> [The problem]: Tell how many lines of the data below have the string "system" in them. Say nothing more.

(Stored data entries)
☆ ☆ ☆ ☆ ☆

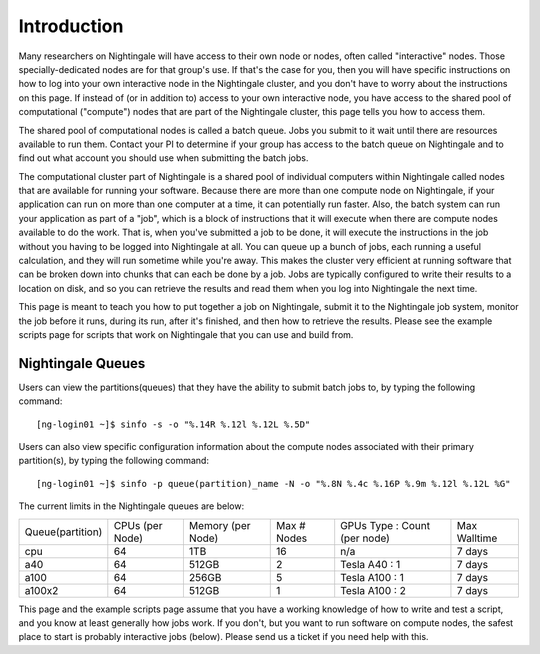 ############
Introduction
############

Many researchers on Nightingale will have access to their own node or
nodes, often called "interactive" nodes. Those specially-dedicated nodes
are for that group's use. If that's the case for you, then you will have
specific instructions on how to log into your own interactive node in
the Nightingale cluster, and you don't have to worry about the
instructions on this page. If instead of (or in addition to) access to
your own interactive node, you have access to the shared pool of
computational ("compute") nodes that are part of the Nightingale
cluster, this page tells you how to access them.

The shared pool of computational nodes is called a batch queue. Jobs you
submit to it wait until there are resources available to run
them. Contact your PI to determine if your group has access to the batch 
queue on Nightingale and to find out what account you should use when 
submitting the batch jobs.

The computational cluster part of Nightingale is a shared pool of
individual computers within Nightingale called nodes that are available
for running your software. Because there are more than one compute node
on Nightingale, if your application can run on more than one computer at
a time, it can potentially run faster. Also, the batch system can run
your application as part of a "job", which is a block of instructions
that it will execute when there are compute nodes available to do the
work. That is, when you've submitted a job to be done, it will execute
the instructions in the job without you having to be logged into
Nightingale at all. You can queue up a bunch of jobs, each running a
useful calculation, and they will run sometime while you're away. This
makes the cluster very efficient at running software that can be broken
down into chunks that can each be done by a job. Jobs are typically
configured to write their results to a location on disk, and so you can
retrieve the results and read them when you log into Nightingale the
next time.

This page is meant to teach you how to put together a job on
Nightingale, submit it to the Nightingale job system, monitor the job
before it runs, during its run, after it's finished, and then how to
retrieve the results. Please see the example scripts page for scripts
that work on Nightingale that you can use and build from.

Nightingale Queues
##################

Users can view the partitions(queues) that they have the ability to submit batch jobs to, by typing the following command:
::

    [ng-login01 ~]$ sinfo -s -o "%.14R %.12l %.12L %.5D"
    
Users can also view specific configuration information about the compute nodes associated with their primary partition(s), by typing the following command:
::

    [ng-login01 ~]$ sinfo -p queue(partition)_name -N -o "%.8N %.4c %.16P %.9m %.12l %.12L %G"
    
The current limits in the Nightingale queues are below:

================  ==========  ============  =======   ================  ============
Queue(partition)  CPUs        Memory        Max #     GPUs              Max Walltime
                  (per Node)  (per Node)    Nodes     Type : Count
                                                      (per node)
cpu               64	      1TB           16        n/a               7 days
a40               64	      512GB         2         Tesla A40 : 1     7 days
a100              64	      256GB         5         Tesla A100 : 1    7 days
a100x2            64	      512GB         1         Tesla A100 : 2    7 days
================  ==========  ============  =======   ================  ============

This page and the example scripts page assume that you have a working
knowledge of how to write and test a script, and you know at least
generally how jobs work. If you don't, but you want to run software on
compute nodes, the safest place to start is probably interactive jobs
(below). Please send us a ticket if you need help with this.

☆ ☆ ☆ ☆ ☆

> [Response]: 2